## Selected text

================

While the onboard energy storage device is shown as being disposed onboard the vehicle system and operably coupled with the propulsion and brake systems via an inverter device 310, alternatively, the onboard energy storage device may be disposed onboard another vehicle that is coupled with the vehicle system 300. For example, the energy storage device may be located on an energy tender vehicle that is connected with the vehicle system 300 by one or more mechanical connections such that movement of the vehicle system also moves the tender vehicle. Such an energy storage device can be connected with the propulsion system of the vehicle system by one or more conductive bodies (e.g., buses, cables, wires, or the like).

The energy storage device can directly supply electric current to the traction motor(s) of the propulsion system to power the motors by being directly coupled with the traction motors (e.g., with no intermediate conductive buses, transformer, or the like, disposed between the energy storage device and the motors). Alternatively or additionally, the energy storage device can indirectly supply the electric current to the traction motors by conveying the current to the motors through one or more conductive buses, transformers, or the like. Optionally, the energy storage device can directly and/or indirectly supply electric current to the inverter device of the vehicle system, to a converter device (not shown), or the like. Also, optionally, the energy storage device may directly and/or indirectly supply electric current to one or more different vehicles operably coupled with (e.g., mechanically and/or logically) the vehicle system to power one or more systems of the different vehicles.

================

## Information given

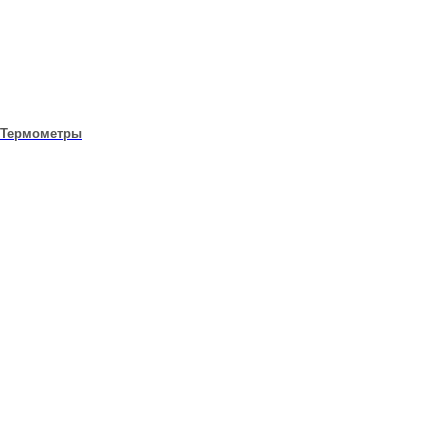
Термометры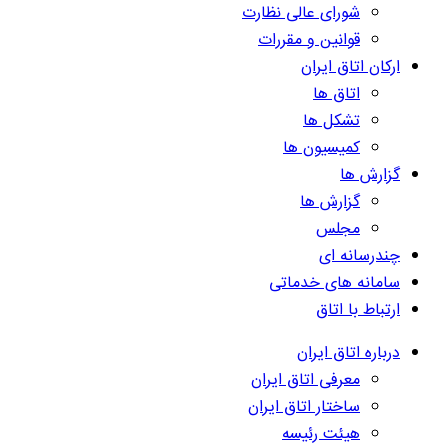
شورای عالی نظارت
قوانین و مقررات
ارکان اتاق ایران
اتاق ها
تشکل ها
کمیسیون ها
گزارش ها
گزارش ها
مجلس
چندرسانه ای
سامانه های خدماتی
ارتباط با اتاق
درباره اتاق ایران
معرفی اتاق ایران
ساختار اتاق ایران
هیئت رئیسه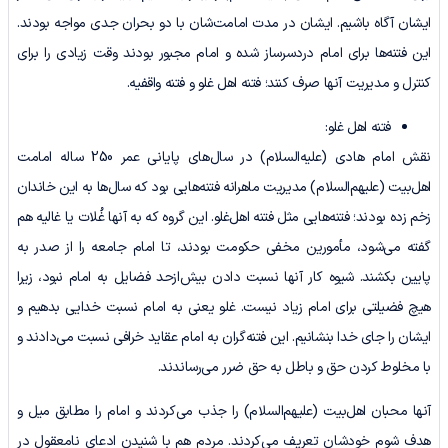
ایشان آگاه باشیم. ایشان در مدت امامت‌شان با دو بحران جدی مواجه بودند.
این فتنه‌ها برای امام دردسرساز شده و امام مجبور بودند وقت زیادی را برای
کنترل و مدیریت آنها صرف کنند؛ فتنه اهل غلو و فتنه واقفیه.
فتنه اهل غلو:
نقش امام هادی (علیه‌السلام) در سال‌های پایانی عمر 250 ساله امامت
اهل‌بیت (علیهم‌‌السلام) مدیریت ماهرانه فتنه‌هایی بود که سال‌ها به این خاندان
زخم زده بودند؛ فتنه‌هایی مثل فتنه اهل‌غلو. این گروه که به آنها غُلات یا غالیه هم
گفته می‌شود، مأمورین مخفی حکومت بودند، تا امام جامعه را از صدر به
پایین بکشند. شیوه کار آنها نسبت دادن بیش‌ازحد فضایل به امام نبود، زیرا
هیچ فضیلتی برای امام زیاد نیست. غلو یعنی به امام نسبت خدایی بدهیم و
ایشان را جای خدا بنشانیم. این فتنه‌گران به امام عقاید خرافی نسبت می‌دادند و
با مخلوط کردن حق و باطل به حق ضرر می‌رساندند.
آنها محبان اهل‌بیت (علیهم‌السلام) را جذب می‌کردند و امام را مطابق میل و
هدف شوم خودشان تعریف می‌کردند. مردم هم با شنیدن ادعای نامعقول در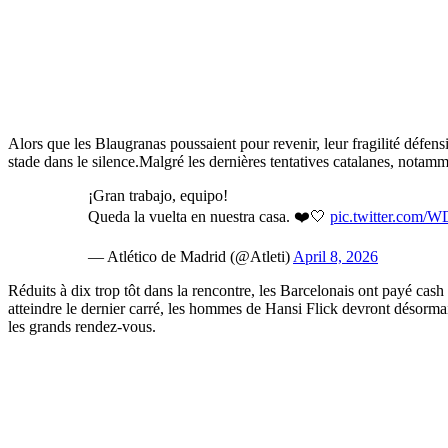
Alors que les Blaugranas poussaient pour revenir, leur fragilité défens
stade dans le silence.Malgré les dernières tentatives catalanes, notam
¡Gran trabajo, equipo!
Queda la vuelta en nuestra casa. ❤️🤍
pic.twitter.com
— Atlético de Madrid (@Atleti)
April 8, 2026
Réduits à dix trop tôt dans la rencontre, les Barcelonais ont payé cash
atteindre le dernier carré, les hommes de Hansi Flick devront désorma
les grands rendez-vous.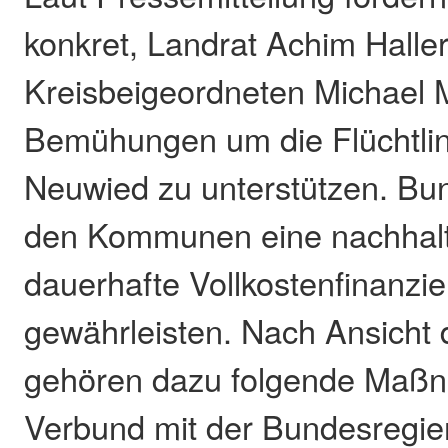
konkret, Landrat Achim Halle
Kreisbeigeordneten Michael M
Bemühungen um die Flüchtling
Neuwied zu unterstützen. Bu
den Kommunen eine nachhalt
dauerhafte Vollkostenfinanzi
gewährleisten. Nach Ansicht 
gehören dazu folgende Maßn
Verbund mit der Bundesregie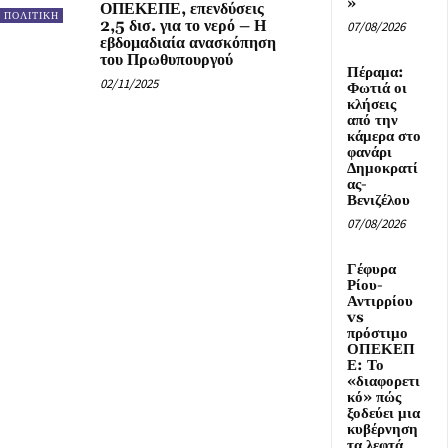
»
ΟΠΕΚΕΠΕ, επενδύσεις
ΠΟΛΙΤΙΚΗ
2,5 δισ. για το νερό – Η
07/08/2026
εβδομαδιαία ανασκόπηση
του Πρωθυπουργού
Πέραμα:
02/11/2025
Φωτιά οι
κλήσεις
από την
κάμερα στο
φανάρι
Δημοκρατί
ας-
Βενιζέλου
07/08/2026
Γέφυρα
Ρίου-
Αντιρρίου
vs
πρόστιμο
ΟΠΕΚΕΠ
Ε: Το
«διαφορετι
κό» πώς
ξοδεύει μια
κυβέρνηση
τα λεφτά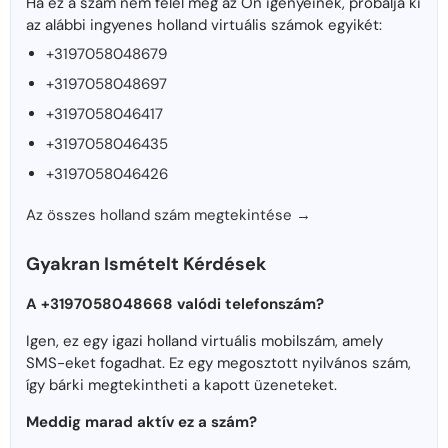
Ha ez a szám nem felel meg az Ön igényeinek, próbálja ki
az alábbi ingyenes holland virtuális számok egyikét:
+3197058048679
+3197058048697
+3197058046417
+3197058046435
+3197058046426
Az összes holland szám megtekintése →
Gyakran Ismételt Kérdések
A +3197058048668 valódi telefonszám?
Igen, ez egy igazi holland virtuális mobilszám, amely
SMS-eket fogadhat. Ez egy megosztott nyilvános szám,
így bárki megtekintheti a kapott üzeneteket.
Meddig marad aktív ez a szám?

================

## What this task involves
Write out the passage on the onboard energy storage device above word for word, between "While the onboard" and "or the like).", inclusive.

## Output below
While the onboard energy storage device is shown as being disposed onboard the vehicle system and operably coupled with the propulsion and brake systems via an inverter device 310, alternatively, the onboard energy storage device may be disposed onboard another vehicle that is coupled with the vehicle system 300. For example, the energy storage device may be located on an energy tender vehicle that is connected with the vehicle system 300 by one or more mechanical connections such that movement of the vehicle system also moves the tender vehicle. Such an energy storage device can be connected with the propulsion system of the vehicle system by one or more conductive bodies (e.g., buses, cables, wires, or the like).